Oh, you brought lots of tears with that one. It was so very honest and raw.

Grief is such an unpredictable force. I am sending all the healing vibes I have.

My very good friend lost her mother after a brief bout with an aggressive cancer, so somewhat unexpectedly. Shortly thereafter, her lifelong dearest friend in the world; her rock after her mom passed, also died.

She laughs when people talk about the stages of grief as if they’re a linear progression. She says, “They’re more like a game of whack-a-mole, where you never know which one will pop up next, or which two, or which three. There’s no way to plan for it, and there’s no beginning or end.
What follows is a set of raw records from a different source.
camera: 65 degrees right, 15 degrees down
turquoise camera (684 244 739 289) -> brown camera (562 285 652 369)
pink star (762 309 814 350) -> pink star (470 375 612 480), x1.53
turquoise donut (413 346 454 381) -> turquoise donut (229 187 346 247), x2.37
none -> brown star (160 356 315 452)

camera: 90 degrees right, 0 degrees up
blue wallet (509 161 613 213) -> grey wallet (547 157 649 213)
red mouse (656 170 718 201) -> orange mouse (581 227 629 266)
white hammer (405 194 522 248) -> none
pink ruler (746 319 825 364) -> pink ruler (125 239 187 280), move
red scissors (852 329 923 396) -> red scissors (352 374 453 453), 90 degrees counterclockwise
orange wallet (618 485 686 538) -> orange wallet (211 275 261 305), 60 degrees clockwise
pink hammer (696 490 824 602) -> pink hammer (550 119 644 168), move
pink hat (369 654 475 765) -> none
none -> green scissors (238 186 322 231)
So perish the thought that there’s some magical span of time after which one is relatively whole again.”

She says she’ll be totally fine (her mom has been gone for over 15 years now) and she’ll be walking through the grocery store and just catch a whiff of some random scent and break down and cry, without even really understanding what about the smell triggered her.
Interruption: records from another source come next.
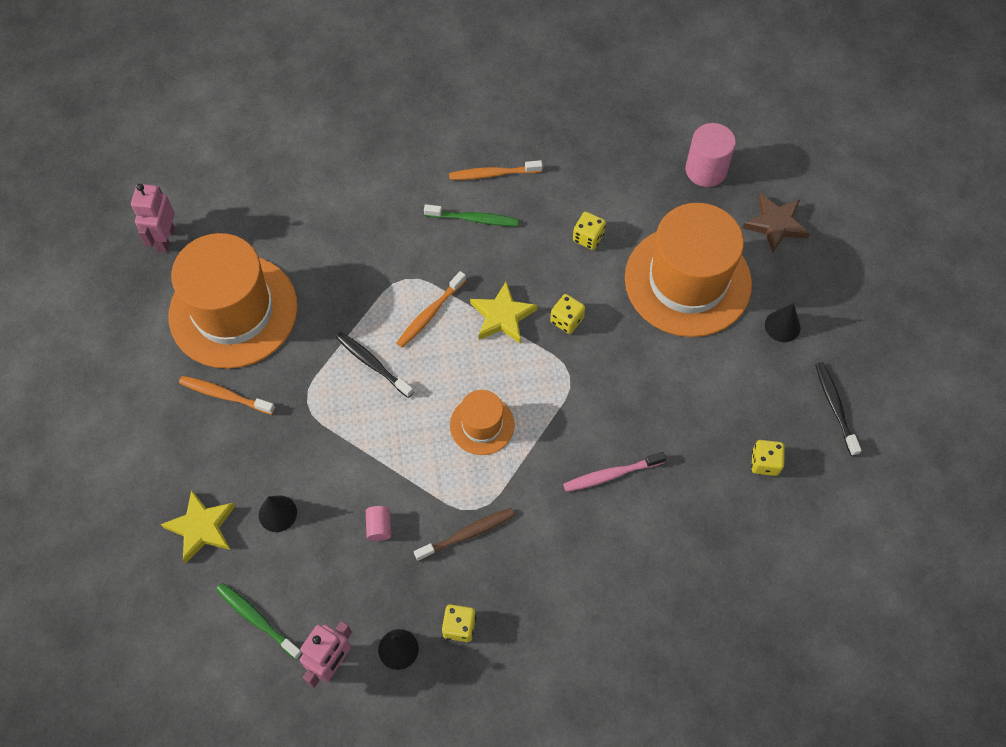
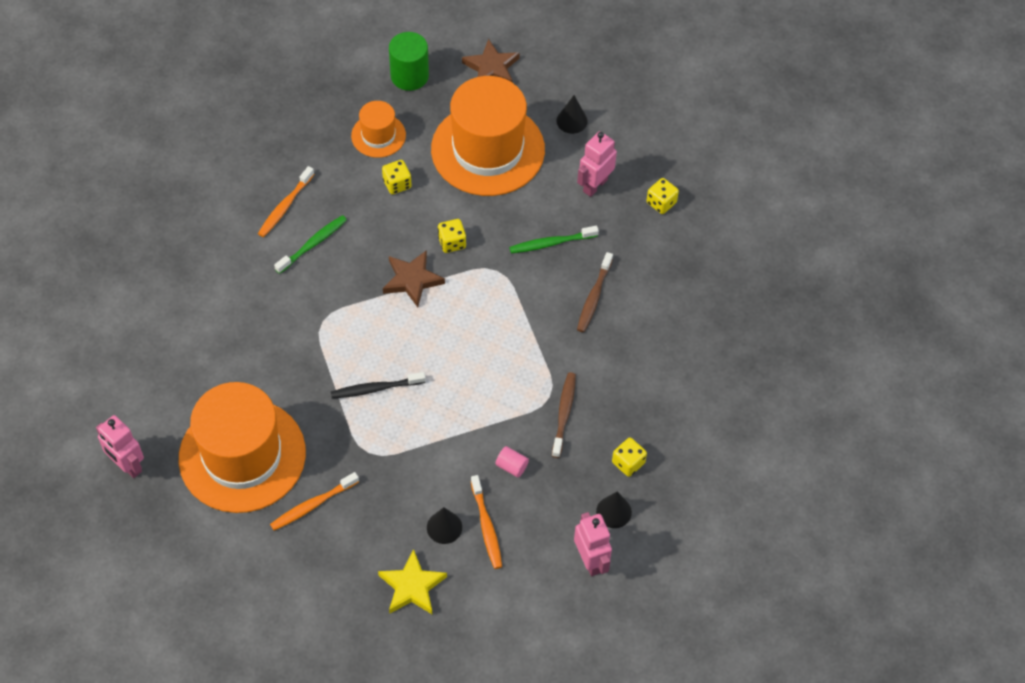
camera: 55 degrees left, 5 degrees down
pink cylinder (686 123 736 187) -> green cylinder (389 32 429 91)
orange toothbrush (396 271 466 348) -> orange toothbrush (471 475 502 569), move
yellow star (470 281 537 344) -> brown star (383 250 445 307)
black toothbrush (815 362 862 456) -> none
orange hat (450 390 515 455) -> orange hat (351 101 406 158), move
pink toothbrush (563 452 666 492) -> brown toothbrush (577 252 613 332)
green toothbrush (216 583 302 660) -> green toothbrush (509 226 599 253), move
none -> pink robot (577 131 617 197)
I’m not trying to worry you, or make it worse. I am just telling you this so that you can work on surrendering any expectations or timelines you may be focused on (if you are) and work on just being there, when she needs you. And being patient when she can’t even…

After a while, things will get different. xoxo

sending thoughts of patience, understanding, and surrender.

I still don’t know what I want to be when I grow up, but I know I want it to be spelled right and punctuated correctly. I guess that’s something.